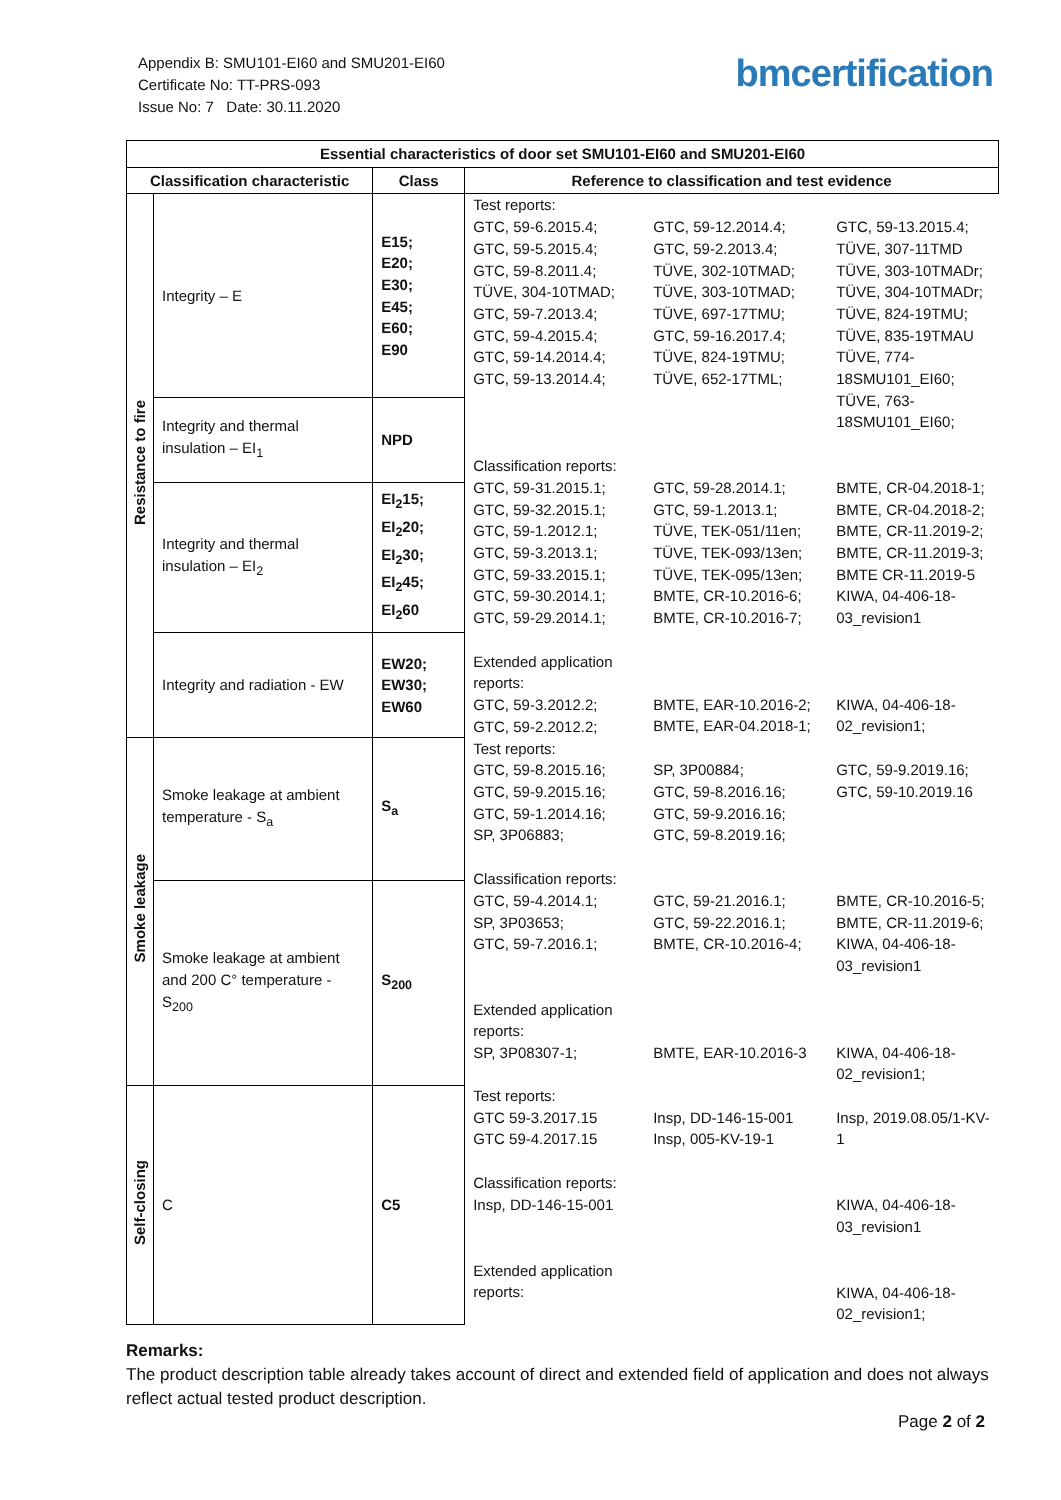Appendix B: SMU101-EI60 and SMU201-EI60
Certificate No: TT-PRS-093
Issue No: 7 Date: 30.11.2020
bmcertification
| Essential characteristics of door set SMU101-EI60 and SMU201-EI60 | | | |
| --- | --- | --- | --- |
| Classification characteristic | | Class | Reference to classification and test evidence |
| Resistance to fire | Integrity – E | E15; E20; E30; E45; E60; E90 | Test reports: GTC, 59-6.2015.4; GTC, 59-5.2015.4; GTC, 59-8.2011.4; TÜVE, 304-10TMAD; GTC, 59-7.2013.4; GTC, 59-4.2015.4; GTC, 59-14.2014.4; GTC, 59-13.2014.4; GTC, 59-12.2014.4; GTC, 59-2.2013.4; TÜVE, 302-10TMAD; TÜVE, 303-10TMAD; TÜVE, 697-17TMU; GTC, 59-16.2017.4; TÜVE, 824-19TMU; TÜVE, 652-17TML; GTC, 59-13.2015.4; TÜVE, 307-11TMD TÜVE, 303-10TMADr; TÜVE, 304-10TMADr; TÜVE, 824-19TMU; TÜVE, 835-19TMAU TÜVE, 774-18SMU101_EI60; TÜVE, 763-18SMU101_EI60; Classification reports: GTC, 59-31.2015.1; GTC, 59-32.2015.1; GTC, 59-1.2012.1; GTC, 59-3.2013.1; GTC, 59-33.2015.1; GTC, 59-30.2014.1; GTC, 59-29.2014.1; GTC, 59-28.2014.1; GTC, 59-1.2013.1; TÜVE, TEK-051/11en; TÜVE, TEK-093/13en; TÜVE, TEK-095/13en; BMTE, CR-10.2016-6; BMTE, CR-10.2016-7; BMTE, CR-04.2018-1; BMTE, CR-04.2018-2; BMTE, CR-11.2019-2; BMTE, CR-11.2019-3; BMTE CR-11.2019-5 KIWA, 04-406-18-03_revision1 Extended application reports: GTC, 59-3.2012.2; GTC, 59-2.2012.2; BMTE, EAR-10.2016-2; BMTE, EAR-04.2018-1; KIWA, 04-406-18-02_revision1; |
| | Integrity and thermal insulation – EI<sub>1</sub> | NPD | |
| | Integrity and thermal insulation – EI<sub>2</sub> | EI<sub>2</sub>15; EI<sub>2</sub>20; EI<sub>2</sub>30; EI<sub>2</sub>45; EI<sub>2</sub>60 | |
| | Integrity and radiation - EW | EW20; EW30; EW60 | |
| Smoke leakage | Smoke leakage at ambient temperature - S<sub>a</sub> | S<sub>a</sub> | Test reports: GTC, 59-8.2015.16; GTC, 59-9.2015.16; GTC, 59-1.2014.16; SP, 3P06883; SP, 3P00884; GTC, 59-8.2016.16; GTC, 59-9.2016.16; GTC, 59-8.2019.16; GTC, 59-9.2019.16; GTC, 59-10.2019.16 Classification reports: GTC, 59-4.2014.1; SP, 3P03653; GTC, 59-7.2016.1; GTC, 59-21.2016.1; GTC, 59-22.2016.1; BMTE, CR-10.2016-4; BMTE, CR-10.2016-5; BMTE, CR-11.2019-6; KIWA, 04-406-18-03_revision1 Extended application reports: SP, 3P08307-1; BMTE, EAR-10.2016-3 KIWA, 04-406-18-02_revision1; |
| | Smoke leakage at ambient and 200 C° temperature - S<sub>200</sub> | S<sub>200</sub> | |
| Self-closing | C | C5 | Test reports: GTC 59-3.2017.15 GTC 59-4.2017.15 Insp, DD-146-15-001 Insp, 005-KV-19-1 Insp, 2019.08.05/1-KV-1 Classification reports: Insp, DD-146-15-001 KIWA, 04-406-18-03_revision1 Extended application reports: KIWA, 04-406-18-02_revision1; |
Remarks:
The product description table already takes account of direct and extended field of application and does not always reflect actual tested product description.
Page 2 of 2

------------------------------------------------------------------------

# What the exercise asks:
Leaving the images behind, set down every entry word for word.

# Solution:
Appendix B: SMU101-EI60 and SMU201-EI60
Certificate No: TT-PRS-093
Issue No: 7 Date: 30.11.2020
bmcertification
| Essential characteristics of door set SMU101-EI60 and SMU201-EI60 | | | |
| --- | --- | --- | --- |
| Classification characteristic | | Class | Reference to classification and test evidence |
| Resistance to fire | Integrity – E | E15; E20; E30; E45; E60; E90 | Test reports: GTC, 59-6.2015.4; GTC, 59-5.2015.4; GTC, 59-8.2011.4; TÜVE, 304-10TMAD; GTC, 59-7.2013.4; GTC, 59-4.2015.4; GTC, 59-14.2014.4; GTC, 59-13.2014.4; GTC, 59-12.2014.4; GTC, 59-2.2013.4; TÜVE, 302-10TMAD; TÜVE, 303-10TMAD; TÜVE, 697-17TMU; GTC, 59-16.2017.4; TÜVE, 824-19TMU; TÜVE, 652-17TML; GTC, 59-13.2015.4; TÜVE, 307-11TMD TÜVE, 303-10TMADr; TÜVE, 304-10TMADr; TÜVE, 824-19TMU; TÜVE, 835-19TMAU TÜVE, 774-18SMU101_EI60; TÜVE, 763-18SMU101_EI60; Classification reports: GTC, 59-31.2015.1; GTC, 59-32.2015.1; GTC, 59-1.2012.1; GTC, 59-3.2013.1; GTC, 59-33.2015.1; GTC, 59-30.2014.1; GTC, 59-29.2014.1; GTC, 59-28.2014.1; GTC, 59-1.2013.1; TÜVE, TEK-051/11en; TÜVE, TEK-093/13en; TÜVE, TEK-095/13en; BMTE, CR-10.2016-6; BMTE, CR-10.2016-7; BMTE, CR-04.2018-1; BMTE, CR-04.2018-2; BMTE, CR-11.2019-2; BMTE, CR-11.2019-3; BMTE CR-11.2019-5 KIWA, 04-406-18-03_revision1 Extended application reports: GTC, 59-3.2012.2; GTC, 59-2.2012.2; BMTE, EAR-10.2016-2; BMTE, EAR-04.2018-1; KIWA, 04-406-18-02_revision1; |
| | Integrity and thermal insulation – EI<sub>1</sub> | NPD | |
| | Integrity and thermal insulation – EI<sub>2</sub> | EI<sub>2</sub>15; EI<sub>2</sub>20; EI<sub>2</sub>30; EI<sub>2</sub>45; EI<sub>2</sub>60 | |
| | Integrity and radiation - EW | EW20; EW30; EW60 | |
| Smoke leakage | Smoke leakage at ambient temperature - S<sub>a</sub> | S<sub>a</sub> | Test reports: GTC, 59-8.2015.16; GTC, 59-9.2015.16; GTC, 59-1.2014.16; SP, 3P06883; SP, 3P00884; GTC, 59-8.2016.16; GTC, 59-9.2016.16; GTC, 59-8.2019.16; GTC, 59-9.2019.16; GTC, 59-10.2019.16 Classification reports: GTC, 59-4.2014.1; SP, 3P03653; GTC, 59-7.2016.1; GTC, 59-21.2016.1; GTC, 59-22.2016.1; BMTE, CR-10.2016-4; BMTE, CR-10.2016-5; BMTE, CR-11.2019-6; KIWA, 04-406-18-03_revision1 Extended application reports: SP, 3P08307-1; BMTE, EAR-10.2016-3 KIWA, 04-406-18-02_revision1; |
| | Smoke leakage at ambient and 200 C° temperature - S<sub>200</sub> | S<sub>200</sub> | |
| Self-closing | C | C5 | Test reports: GTC 59-3.2017.15 GTC 59-4.2017.15 Insp, DD-146-15-001 Insp, 005-KV-19-1 Insp, 2019.08.05/1-KV-1 Classification reports: Insp, DD-146-15-001 KIWA, 04-406-18-03_revision1 Extended application reports: KIWA, 04-406-18-02_revision1; |
Remarks:
The product description table already takes account of direct and extended field of application and does not always reflect actual tested product description.
Page 2 of 2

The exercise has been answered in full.